I think this is due to the much smaller window size of LZ4W vs FC8 (256 words vs 131072 bytes), and to a lesser extent to the smaller maximum length of matches/literal strings (16/16 words vs 256/64 bytes). Also making everything word-aligned will negatively impact the compression density, since all matches must be an even number of bytes in length, and must start on an even numbered byte boundary.
But what you lose in compression density, you gain in speed. I didn’t try the 68000 decompressor, but I would bet it’s twice as fast as the decompressor I wrote for FC8.
Thanks for checking it out and for your feedback 🙂
Indeed using forced word aligned data have a negative impact on compression density definitely. Still i’m surprised by the big difference you observed between LZ4W and FC8 compression ratio, i know LZ4W had worst results for bigger dataset but from my tests they weren’t “too bad” compared to classic LZ4 for instance still i admit i didn’t tested it overs > 300 KB data and designed it to really fit my needs (dataset around 8 KB and strictly < 64 KB) and indeed it works quite well for small dataset (up to 8 KB).
Yesterday i tried a modified version of LZ4W which offer better compression for larger data (using a 64KB window when needed), i guess it would fit better your needs but still won't offer as good ratio than FC8 (i guess about 70% for your dataset).
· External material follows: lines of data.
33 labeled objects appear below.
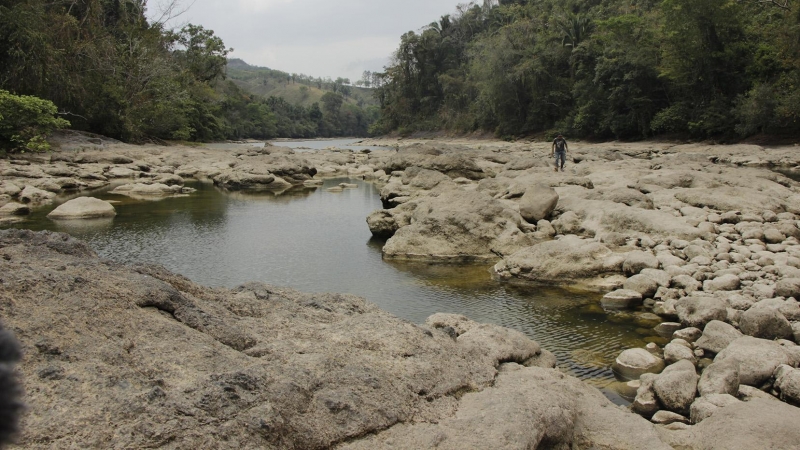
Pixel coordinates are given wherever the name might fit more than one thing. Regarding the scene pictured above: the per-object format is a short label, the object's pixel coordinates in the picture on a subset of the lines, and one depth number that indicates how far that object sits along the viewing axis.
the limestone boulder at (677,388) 5.08
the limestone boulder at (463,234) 11.70
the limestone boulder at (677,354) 6.36
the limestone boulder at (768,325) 6.55
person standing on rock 20.94
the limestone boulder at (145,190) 21.48
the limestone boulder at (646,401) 5.21
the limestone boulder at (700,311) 7.18
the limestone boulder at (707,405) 4.66
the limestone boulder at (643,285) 8.73
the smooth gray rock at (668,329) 7.47
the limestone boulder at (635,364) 6.20
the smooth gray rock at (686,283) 8.44
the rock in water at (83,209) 15.45
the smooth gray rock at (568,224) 12.53
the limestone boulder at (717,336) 6.43
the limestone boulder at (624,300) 8.59
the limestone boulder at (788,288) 7.71
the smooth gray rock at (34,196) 18.14
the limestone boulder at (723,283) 8.30
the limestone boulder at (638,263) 9.51
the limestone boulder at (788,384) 5.04
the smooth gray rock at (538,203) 13.39
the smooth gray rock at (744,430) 3.83
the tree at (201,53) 55.50
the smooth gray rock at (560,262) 9.77
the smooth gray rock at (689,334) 6.99
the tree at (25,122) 23.17
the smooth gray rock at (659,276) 8.81
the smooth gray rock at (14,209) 15.58
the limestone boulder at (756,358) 5.36
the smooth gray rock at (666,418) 4.88
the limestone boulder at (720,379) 5.08
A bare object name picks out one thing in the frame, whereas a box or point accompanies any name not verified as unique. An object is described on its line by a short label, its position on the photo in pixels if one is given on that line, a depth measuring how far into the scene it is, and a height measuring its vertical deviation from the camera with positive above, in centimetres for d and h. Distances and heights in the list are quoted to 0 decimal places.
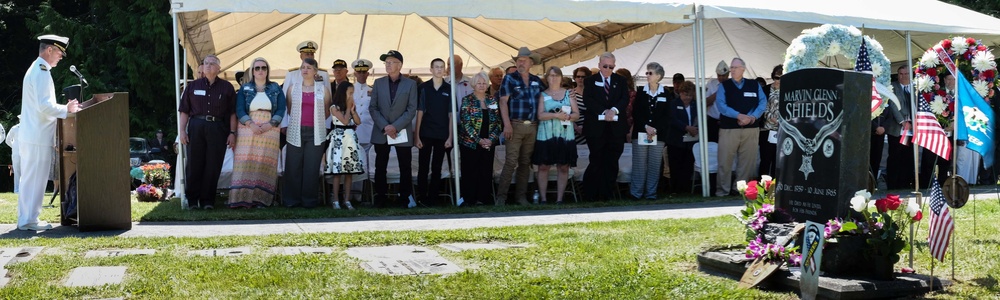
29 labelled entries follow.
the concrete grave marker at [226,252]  767 -64
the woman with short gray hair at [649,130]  1377 +25
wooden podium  934 +0
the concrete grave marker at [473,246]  798 -67
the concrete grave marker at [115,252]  754 -62
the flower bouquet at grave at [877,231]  616 -49
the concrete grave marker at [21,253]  725 -59
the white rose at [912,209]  620 -37
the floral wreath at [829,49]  725 +64
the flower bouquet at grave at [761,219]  639 -44
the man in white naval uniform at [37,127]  951 +33
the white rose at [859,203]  602 -32
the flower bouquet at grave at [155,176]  1600 -21
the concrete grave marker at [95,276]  620 -65
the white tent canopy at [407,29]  1174 +177
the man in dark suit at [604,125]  1289 +31
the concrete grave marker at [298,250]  775 -65
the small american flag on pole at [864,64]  688 +50
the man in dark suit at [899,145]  1533 -1
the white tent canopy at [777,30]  1342 +168
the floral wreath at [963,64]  842 +61
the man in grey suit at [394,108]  1244 +55
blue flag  775 +18
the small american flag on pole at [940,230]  637 -51
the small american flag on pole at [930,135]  753 +6
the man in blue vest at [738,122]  1392 +33
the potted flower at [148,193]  1490 -42
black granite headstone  608 +3
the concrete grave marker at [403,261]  688 -69
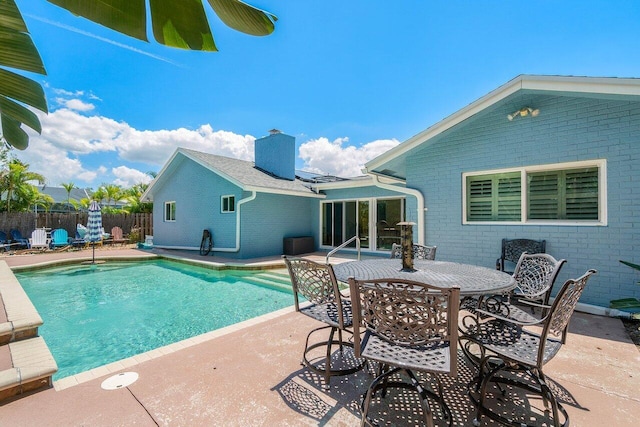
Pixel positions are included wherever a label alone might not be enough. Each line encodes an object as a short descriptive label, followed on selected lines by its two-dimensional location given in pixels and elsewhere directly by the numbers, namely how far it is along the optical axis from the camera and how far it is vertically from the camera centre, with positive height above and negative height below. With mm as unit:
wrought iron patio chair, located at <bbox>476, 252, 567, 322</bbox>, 2904 -796
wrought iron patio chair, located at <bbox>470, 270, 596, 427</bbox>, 1920 -1005
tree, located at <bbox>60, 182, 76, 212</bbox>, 23123 +2317
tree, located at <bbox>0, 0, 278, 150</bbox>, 1191 +854
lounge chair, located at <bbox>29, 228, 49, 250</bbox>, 13576 -1312
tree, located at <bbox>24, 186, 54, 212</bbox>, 17531 +886
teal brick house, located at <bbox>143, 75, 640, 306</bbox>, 4410 +806
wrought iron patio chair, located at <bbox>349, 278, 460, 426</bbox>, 1779 -761
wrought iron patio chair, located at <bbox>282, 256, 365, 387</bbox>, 2528 -914
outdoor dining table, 2314 -586
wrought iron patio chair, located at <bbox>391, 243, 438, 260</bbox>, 4538 -594
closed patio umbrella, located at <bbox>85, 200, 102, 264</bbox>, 10996 -430
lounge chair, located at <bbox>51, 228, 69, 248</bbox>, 14271 -1298
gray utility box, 11812 -1295
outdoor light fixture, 5099 +1924
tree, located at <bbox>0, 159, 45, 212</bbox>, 16219 +1834
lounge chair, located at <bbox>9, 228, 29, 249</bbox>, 14133 -1346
Again i really designed LZ4W for fast unpacking speed, that was my preliminary requirement, unfortunately we always have a trade-off between compression ratio and decompression speed 😉
How does this compare to LZSS? (Note: not LZ77.)
You mean compare LZSS vs LZ4 / LZ4W ?
I think LZSS offer better compression ratio but LZ4 is faster as unpacking data.
And LZ4W has been specifically designed to have very fast decompression speed on 68000 CPU, i made some improvements to it so it offers now better compression ratio while maintening almost as fast decompression speed.